Sociedade | 31-08-2025 07:00

As histórias de vida que dão corpo e alma à Alpiagra

As histórias de vida que dão corpo e alma à Alpiagra
Idília Basílio, Humberto Cabral, Lizete Rocha e Wenceslau Soares - fotos O MIRANTE

A 43ª edição de Alpiagra é um ponto de encontro entre tradição e inovação, onde produtores e artesãos partilharam com O MIRANTE histórias de vida e paixões através do vinho, do artesanato e da sustentabilidade.

Alpiagra volta a encher Alpiarça de música, produtos regionais, artesanato e sabores que dão identidade ao Ribatejo. Mais do que uma feira, o certame é também palco de histórias pessoais e colectivas, onde artes e ofícios ancestrais e a resiliência se cruzam com a criatividade e a inovação. Logo à entrada do Pavilhão da Terra Cultura e Sabores, sobressai a banca de Humberto Cabral, produtor dos vinhos “Canto do Marquês”. Participante na feira há oito anos, o produtor afirma que o certame é essencial para promover o seu negócio e também para a promoção da agricultura local. A sua ligação à vinha é de infância, mas é nos tempos livres que cuida actualmente de 20 hectares de terreno, enquanto mantém a profissão de mecânico. O produtor acredita que a autenticidade é o que distingue os seus vinhos e destaca os solos férteis como a principal vantagem dos produtos de Alpiarça. No entanto, reconhece que a área enfrenta desafios, afirmando que o sector do vinho vive de ciclos e actualmente atravessa um momento menos favorável. Ainda assim, acredita que dentro de cinco a sete anos o mercado voltará a estar em alta.
No outro extremo do recinto, vê-se a banca “Thomar Criativo” de Idília Basílio, de 58 anos, que regressou à Alpiagra após quase 20 anos de ausência. “Colegas artesãos disseram que a feira estava muito boa actualmente e de facto noto uma evolução grande na organização e no aproveitamento do espaço”, salienta a artesã de Tomar. Após anos em que teve o artesanato apenas como passatempo, hoje dedica-se a tempo inteiro à actividade, combinando peças turísticas com criações mais íntimas, como bonecas de trapo, que são a sua imagem de marca.
“As pessoas gostam tanto das bonecas que às vezes não as querem comprar aos filhos, por medo que se estraguem”, destaca entre risos. Inspirada desde cedo por familiares e vizinhas, começou a criar bonecas porque em criança teve poucas e tinha habilidade para trabalhos manuais. A sua persistência faz com que esteja no mundo do artesanato e das feiras desde os 19 anos.
Já para Lizete Rocha, de 72 anos, o artesanato foi mais do que uma escolha criativa, foi um caminho de superação. Diagnosticada com fibromialgia e após enfrentar a dor da perda de um filho, encontrou no artesanato um refúgio. “Entrei neste mundo como uma forma de não me perder no sofrimento e para me abstrair”, confessa a artesã de Santarém. Há mais de uma década que transforma materiais descartados – plásticos, cartões ou rolos de papel – em objectos decorativos e utilitários, sempre higienizados e reaproveitados, como caixas, molduras, vasos e malas. Na sua primeira participação na Alpiagra, traz o seu espírito ecológico até ao público, que afirma ser muito receptivo da originalidade e sustentabilidade dos seus produtos.

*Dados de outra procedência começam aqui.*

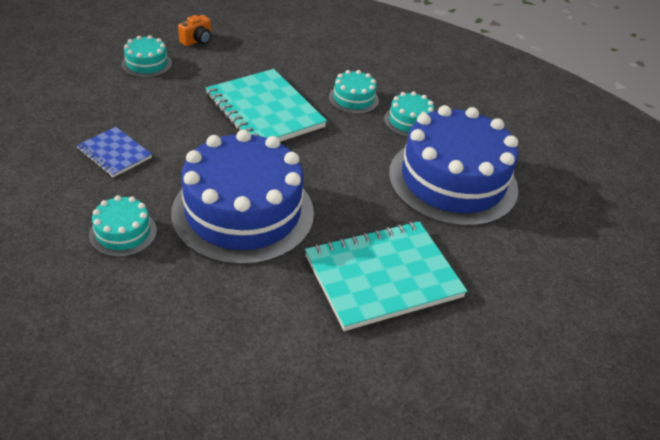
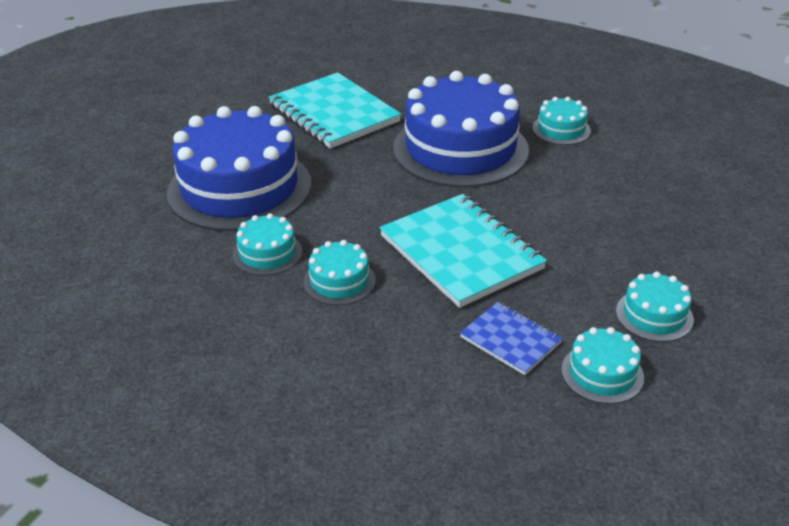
camera: 175 degrees left, 5 degrees down
blue notebook [76,127,152,177] -> blue notebook moved to [460,302,563,375]
orange camera [178,15,211,46] -> turquoise cake [561,327,644,404]
turquoise notebook [305,221,467,331] -> turquoise notebook turned 75 degrees clockwise [269,72,401,149]

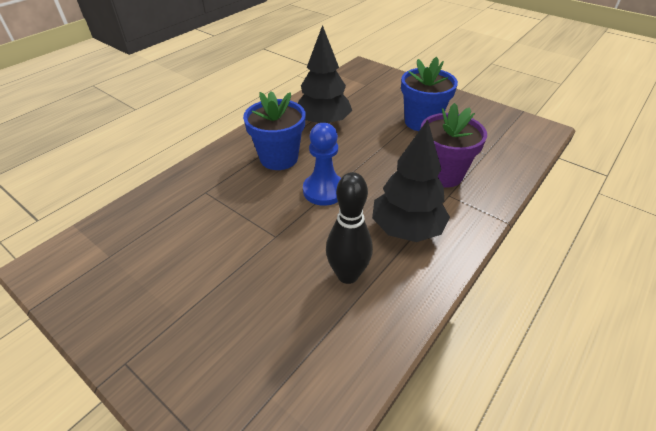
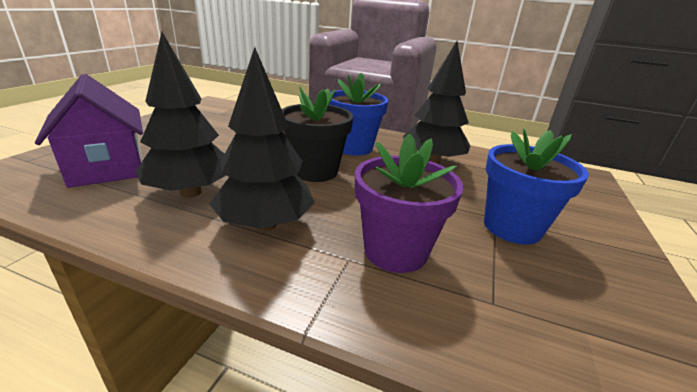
camera: 70 degrees right, 15 degrees down
blue pawn [303,123,341,206] -> black flower pot [282,87,353,182]
black bowling pin [326,172,373,284] -> black tree [136,32,226,198]
none -> purple house [35,74,143,188]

O artesanato como escape mental
A entrada de Wenceslau Soares, de 61 anos, no artesanato também foi inesperada, quase forçada pelas circunstâncias da vida. Ex-empreiteiro da construção, deixou a actividade para se dedicar ao cuidado do filho autista. A exigência emocional dessa responsabilidade fê-lo procurar uma forma de escapar ao peso do quotidiano. “Foi uma maneira de não dar em maluco. Comecei a fazer peças e elas começaram a amontoar-se, até que a minha mãe disse-me para ir vender às feiras”, conta o artesão de Marinhais.
Quatro anos depois, o seu trabalho alia tecnologia e tradição ao criar peças em madeira trabalhada a laser e também em 3D, explicando o artesão que o laser e a impressora são apenas ferramentas, estando o verdadeiro valor dos produtos nas suas mãos, que lixam, colam, montam e envernizam até dar forma ao objecto final. Também através de recomendações de amigos, Wenceslau Soares participa pela primeira vez na feira e afirma que Alpiagra foi uma boa surpresa, devido às taxas razoáveis pedidas, ao contrário de outros municípios e comissões de festas que “cobram taxas elevadas aos artesãos, sem valorizarem o seu papel”. “Nós somos a montra das festas. Sem artesãos, o que resta? Música, bebida e pouco mais”, explica, deixando o alerta de que muitos eventos afastam artesãos por não reconhecerem o valor que trazem às comunidades.